◆ Metin
_ _ _

Beklentinin aksine... Samsunspor geçen hafta Bennaser’in sakatlığıyla orta sahada küçük çaplı bir krize sürüklenmiş, Thomas Reis Antalya karşısında stoper Yunus Emre’yi oyuna atıp maç bitmeden de dışarı almıştı. Reis, Kasım ayından itibaren yüzüne bakmadığı, üstüne bir de Noel tatilinden geç döndüğü için cezalandırdığı Tait’e yeniden sarılmak zorunda kaldı. Kâğıt üzerinde Tait, Ntcham, Holse orta saha üçlüsü topa nitelikli sahip olmayı vaat etseler de beklentinin tam aksi bir durum ortaya çıktı. Galatasaray, Torreira ve Lemina ile orta sahada üstünlüğünü ilan etti, dönen topları aldılar ve Samsun karşısında çok rahat bir ilk yarı oynadı.

_ _ _

Veri görselleştirme görüntüleri:
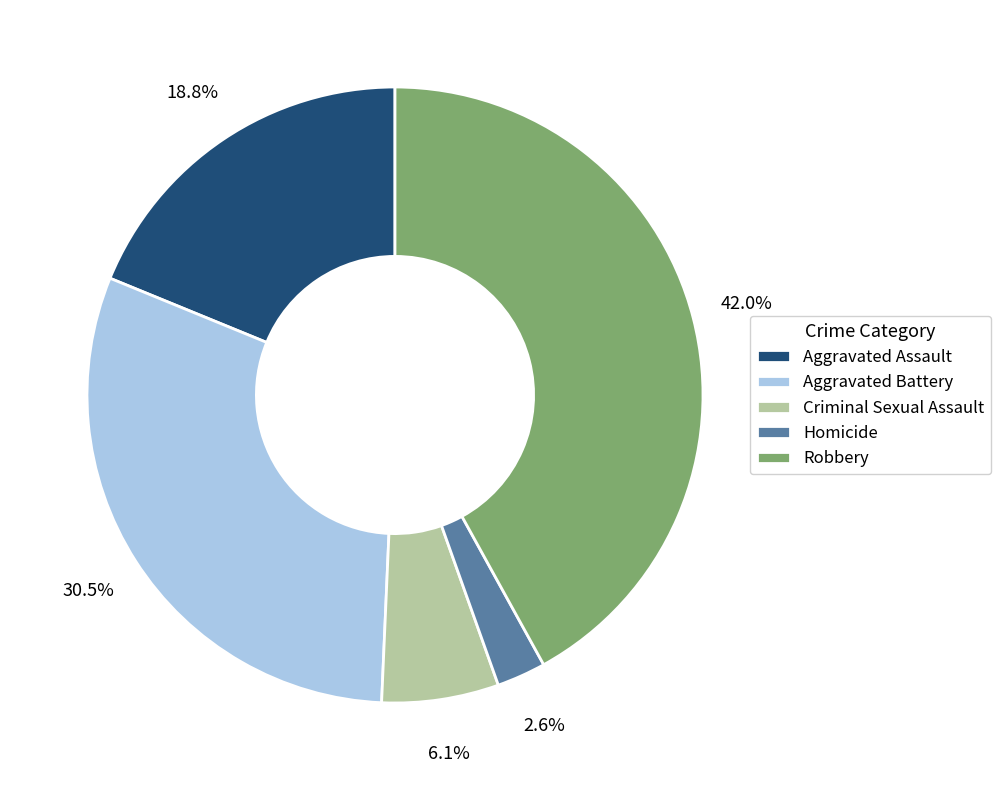

Is it true that Aggravated Assault is 11% of the pie?

False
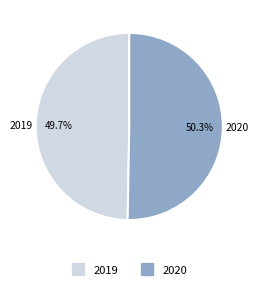

Combined, do 2019 and 2020 account for over 50%?

Yes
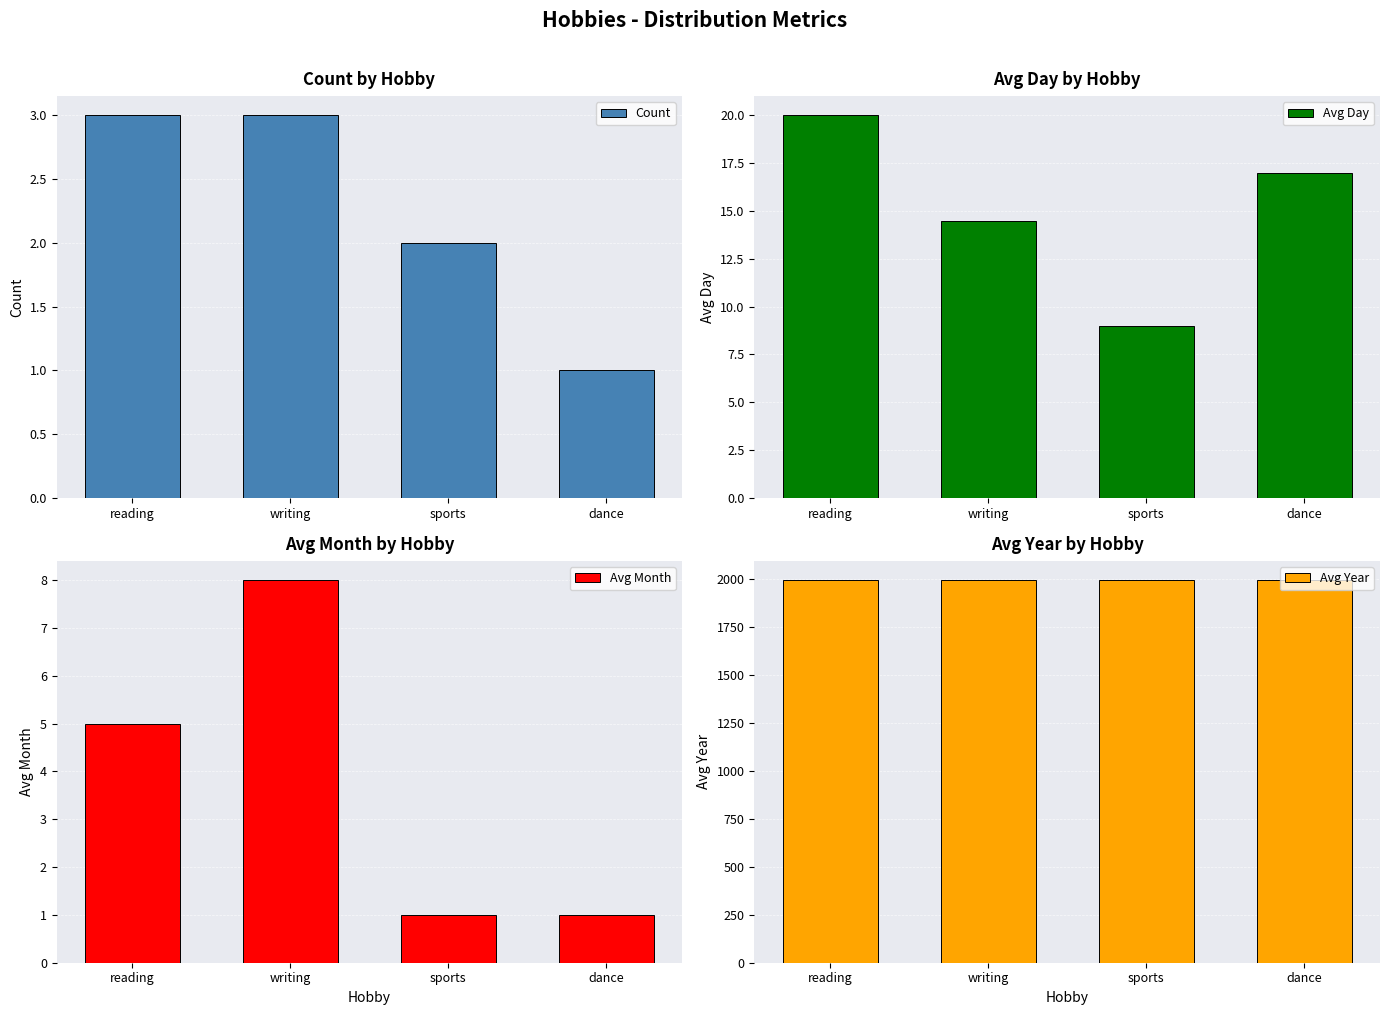

Reading left to right, what are all the values shown in this chart?

Count: 3.0	3.0	2.0	1.0
Avg Day: 20.0	14.5	9.0	17.0
Avg Month: 5.0	8.0	1.0	1.0
Avg Year: 1996.3	1997.0	1996.5	1996.0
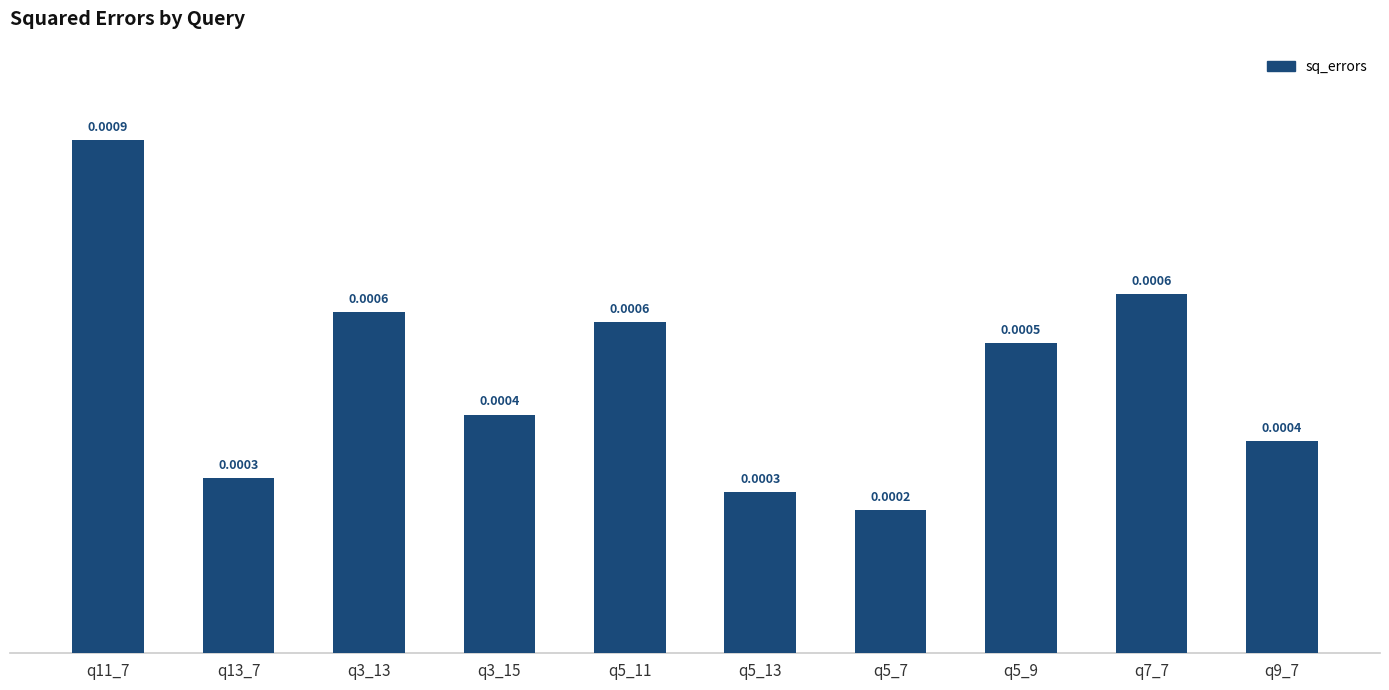

Count the number of categories in the chart.

10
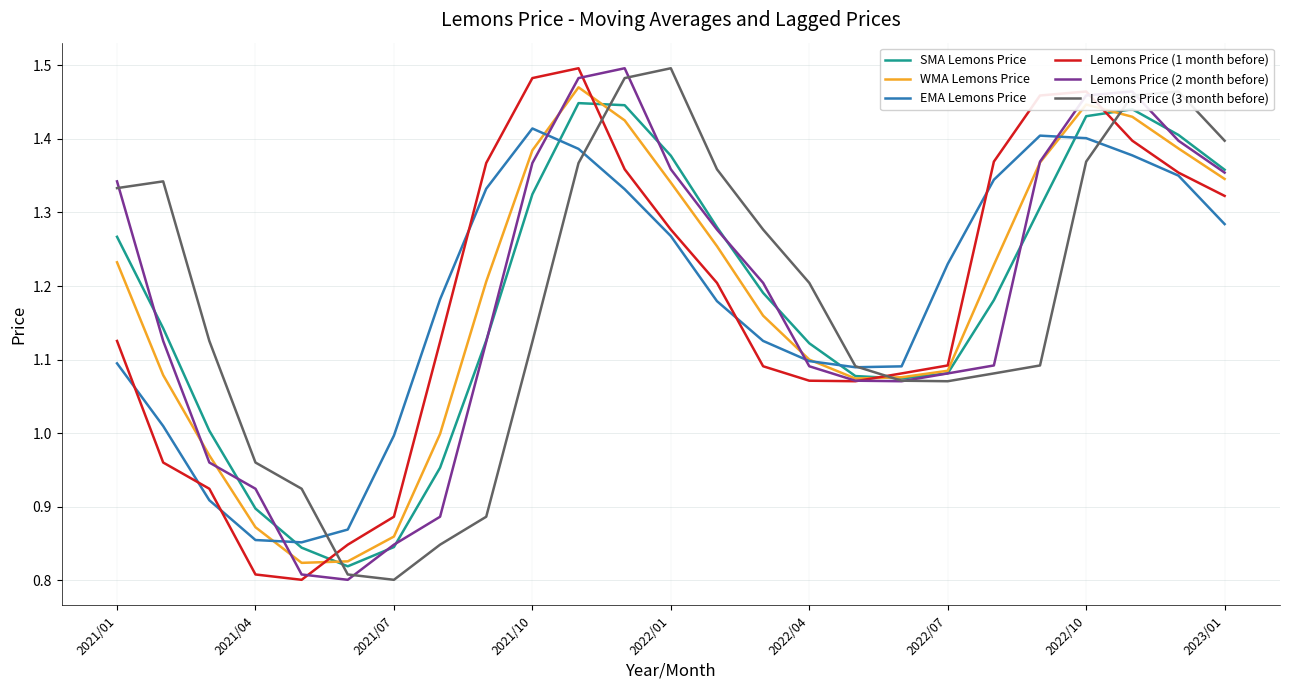

True or false: WMA Lemons Price and SMA Lemons Price intersect in this chart.

True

_ _ _

◆ Alıştırma yönergesi
Samsunspor ile Galatasaray maçını anlatan metni baştan sona, tek kelimesini bile değiştirmeden yeniden verir misin? Bu materyal, metinden ayrı ve bağımsızdır.

◆ Çözüm aşağıda
Beklentinin aksine... Samsunspor geçen hafta Bennaser’in sakatlığıyla orta sahada küçük çaplı bir krize sürüklenmiş, Thomas Reis Antalya karşısında stoper Yunus Emre’yi oyuna atıp maç bitmeden de dışarı almıştı. Reis, Kasım ayından itibaren yüzüne bakmadığı, üstüne bir de Noel tatilinden geç döndüğü için cezalandırdığı Tait’e yeniden sarılmak zorunda kaldı. Kâğıt üzerinde Tait, Ntcham, Holse orta saha üçlüsü topa nitelikli sahip olmayı vaat etseler de beklentinin tam aksi bir durum ortaya çıktı. Galatasaray, Torreira ve Lemina ile orta sahada üstünlüğünü ilan etti, dönen topları aldılar ve Samsun karşısında çok rahat bir ilk yarı oynadı.